When he got back to Dean's bedroom Dean was still sitting on the edge of the bed. Cas didn't say anything, just handed Dean the little bag. Dean coaxed the drawstring open and spilled the contents into his hand.
It wasn't anything much, a sterling silver pendant on a leather cord. The pendant looked rather like a capital I, but it wasn't; it was the Enochian symbol for the first letter of Dean's name. Cas had found it in a pagan bookstore and presented it to Dean, not long before the angels had left, thinking Dean might like to wear it; Dean had laughed and told him only chicks wore their own initials.

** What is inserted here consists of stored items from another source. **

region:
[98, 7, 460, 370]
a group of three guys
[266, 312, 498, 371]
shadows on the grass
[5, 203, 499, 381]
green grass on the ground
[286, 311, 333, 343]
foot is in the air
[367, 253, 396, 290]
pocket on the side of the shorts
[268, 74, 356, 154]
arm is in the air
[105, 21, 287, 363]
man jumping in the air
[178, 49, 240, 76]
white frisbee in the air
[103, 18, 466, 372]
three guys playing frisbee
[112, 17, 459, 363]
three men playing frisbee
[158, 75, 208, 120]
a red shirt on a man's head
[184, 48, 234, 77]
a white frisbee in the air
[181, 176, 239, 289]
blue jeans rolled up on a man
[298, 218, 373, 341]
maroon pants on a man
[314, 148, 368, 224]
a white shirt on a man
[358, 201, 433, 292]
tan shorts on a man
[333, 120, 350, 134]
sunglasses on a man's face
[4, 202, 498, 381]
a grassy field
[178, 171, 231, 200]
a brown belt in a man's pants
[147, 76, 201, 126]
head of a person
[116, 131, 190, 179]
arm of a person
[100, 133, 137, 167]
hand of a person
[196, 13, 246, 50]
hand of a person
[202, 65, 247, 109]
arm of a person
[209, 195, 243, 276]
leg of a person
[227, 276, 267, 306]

Come to think of it, that was close to the last time he'd heard Dean laugh for real.
“Down, Cas,” Dean said. Cas hesitated for just a second, but they both knew it was only for form's sake.
He sank to his knees. Bowed his head.
The cord was too short to take the necklace off once the clasp was fastened, and Cas shivered as Dean's fingers brushed his neck. When the hands drew back, he didn't look up.
Silence stretched between them until finally Dean said, “Help me wrap my ankle.” Cas nodded and went to fetch one of the ancient Ace bandages while Dean pulled his boots off and stripped out of his jeans. Cas wrapped the ankle carefully, firmly but not too tight, and then sat back on his heels. The wooden floor was gray with age. Cas studied it, aware out of the corner of his eye of Dean watching him.
“How long am I gonna have to leave that on this time before you remember not to go on raids stoned, Cas?” Dean asked. His voice was level.
Cas said, “I don't go if I'm not going to be effective, Dean, you know that.”
Dean put a hand under his chin and tilted his head up, forcing Cas to meet his eyes. “I don't care. You don't go out trashed, that's the rule. If you can't stay sober you have to stay in camp, 'cause I've got no use for guys I can't trust to have my back. So it's a week this time. No booze, no pills, no weed. Nothing. Got it?”
“Yes,” Cas said. He wanted to protest, and at the same time he relaxed as the hollow space where his Grace should have been was filled, just a little, with having an order to follow. The sigil sat heavy at the base of his throat, anchoring him.
Dean studied him for a moment longer before he said, “Good. Now strip.”
Cas's hands were steady as he pulled his shirt over his head.